# Given information:
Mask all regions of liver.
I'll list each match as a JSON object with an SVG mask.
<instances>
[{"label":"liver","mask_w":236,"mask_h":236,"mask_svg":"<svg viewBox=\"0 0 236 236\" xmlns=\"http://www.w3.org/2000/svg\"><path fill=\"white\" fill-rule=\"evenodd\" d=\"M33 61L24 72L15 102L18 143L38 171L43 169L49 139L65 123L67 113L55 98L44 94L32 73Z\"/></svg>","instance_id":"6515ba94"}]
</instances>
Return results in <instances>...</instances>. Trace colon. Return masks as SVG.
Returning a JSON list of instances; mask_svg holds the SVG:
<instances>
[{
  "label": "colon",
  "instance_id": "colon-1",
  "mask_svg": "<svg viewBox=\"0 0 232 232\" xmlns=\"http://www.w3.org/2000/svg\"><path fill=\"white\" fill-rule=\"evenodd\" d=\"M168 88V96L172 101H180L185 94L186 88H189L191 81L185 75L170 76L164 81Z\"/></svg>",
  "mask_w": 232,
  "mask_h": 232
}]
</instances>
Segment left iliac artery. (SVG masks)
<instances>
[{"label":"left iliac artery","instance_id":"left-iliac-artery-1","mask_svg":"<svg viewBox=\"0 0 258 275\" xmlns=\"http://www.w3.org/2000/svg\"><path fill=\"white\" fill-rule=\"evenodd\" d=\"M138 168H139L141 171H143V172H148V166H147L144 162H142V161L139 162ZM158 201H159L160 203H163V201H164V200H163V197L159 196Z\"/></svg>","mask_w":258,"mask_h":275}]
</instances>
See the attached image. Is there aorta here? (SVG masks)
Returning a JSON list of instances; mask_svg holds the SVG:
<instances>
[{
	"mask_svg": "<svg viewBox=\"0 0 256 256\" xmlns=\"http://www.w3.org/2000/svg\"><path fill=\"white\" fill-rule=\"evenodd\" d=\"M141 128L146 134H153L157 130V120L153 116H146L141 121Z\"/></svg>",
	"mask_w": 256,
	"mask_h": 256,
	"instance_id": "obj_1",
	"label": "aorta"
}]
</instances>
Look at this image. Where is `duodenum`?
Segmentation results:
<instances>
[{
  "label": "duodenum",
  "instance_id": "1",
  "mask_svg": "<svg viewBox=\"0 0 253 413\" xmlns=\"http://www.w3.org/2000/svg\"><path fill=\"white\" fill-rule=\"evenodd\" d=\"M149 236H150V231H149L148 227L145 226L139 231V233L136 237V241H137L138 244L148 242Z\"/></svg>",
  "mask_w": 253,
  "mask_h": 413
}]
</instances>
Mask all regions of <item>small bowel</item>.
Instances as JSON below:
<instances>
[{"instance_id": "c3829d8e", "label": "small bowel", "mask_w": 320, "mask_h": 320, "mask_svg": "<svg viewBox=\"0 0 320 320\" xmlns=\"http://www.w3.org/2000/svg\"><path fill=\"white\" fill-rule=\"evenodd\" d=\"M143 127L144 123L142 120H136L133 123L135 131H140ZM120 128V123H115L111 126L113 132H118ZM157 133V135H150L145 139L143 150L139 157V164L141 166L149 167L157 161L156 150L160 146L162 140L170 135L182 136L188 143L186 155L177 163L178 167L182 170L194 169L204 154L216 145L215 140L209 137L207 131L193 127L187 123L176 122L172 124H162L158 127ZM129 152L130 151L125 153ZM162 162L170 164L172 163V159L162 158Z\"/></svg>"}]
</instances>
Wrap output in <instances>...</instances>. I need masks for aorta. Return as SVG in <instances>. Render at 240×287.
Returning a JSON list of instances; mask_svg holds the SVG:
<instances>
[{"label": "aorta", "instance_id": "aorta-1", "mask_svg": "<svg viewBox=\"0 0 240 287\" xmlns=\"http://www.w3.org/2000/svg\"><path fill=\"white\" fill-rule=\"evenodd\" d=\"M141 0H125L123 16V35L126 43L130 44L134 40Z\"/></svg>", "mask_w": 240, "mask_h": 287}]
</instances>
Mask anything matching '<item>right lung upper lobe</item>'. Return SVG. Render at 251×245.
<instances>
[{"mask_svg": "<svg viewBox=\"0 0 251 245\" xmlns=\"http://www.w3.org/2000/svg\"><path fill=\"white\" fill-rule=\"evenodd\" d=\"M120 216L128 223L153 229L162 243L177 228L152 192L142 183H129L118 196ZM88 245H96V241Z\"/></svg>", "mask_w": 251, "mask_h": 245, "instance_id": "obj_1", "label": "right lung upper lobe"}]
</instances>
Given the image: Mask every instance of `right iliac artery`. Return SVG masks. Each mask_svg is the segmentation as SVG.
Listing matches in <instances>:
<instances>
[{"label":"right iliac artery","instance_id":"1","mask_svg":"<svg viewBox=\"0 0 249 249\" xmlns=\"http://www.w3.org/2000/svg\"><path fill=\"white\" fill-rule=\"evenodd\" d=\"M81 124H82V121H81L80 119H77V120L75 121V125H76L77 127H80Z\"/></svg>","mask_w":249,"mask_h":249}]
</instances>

# Exercise goal:
Find every line in the rows above that contains the string "results", with case counting, and copy each of those lines.

# Output below:
Return results in <instances>...</instances>. Trace colon. Return masks as SVG.
Segmentation results:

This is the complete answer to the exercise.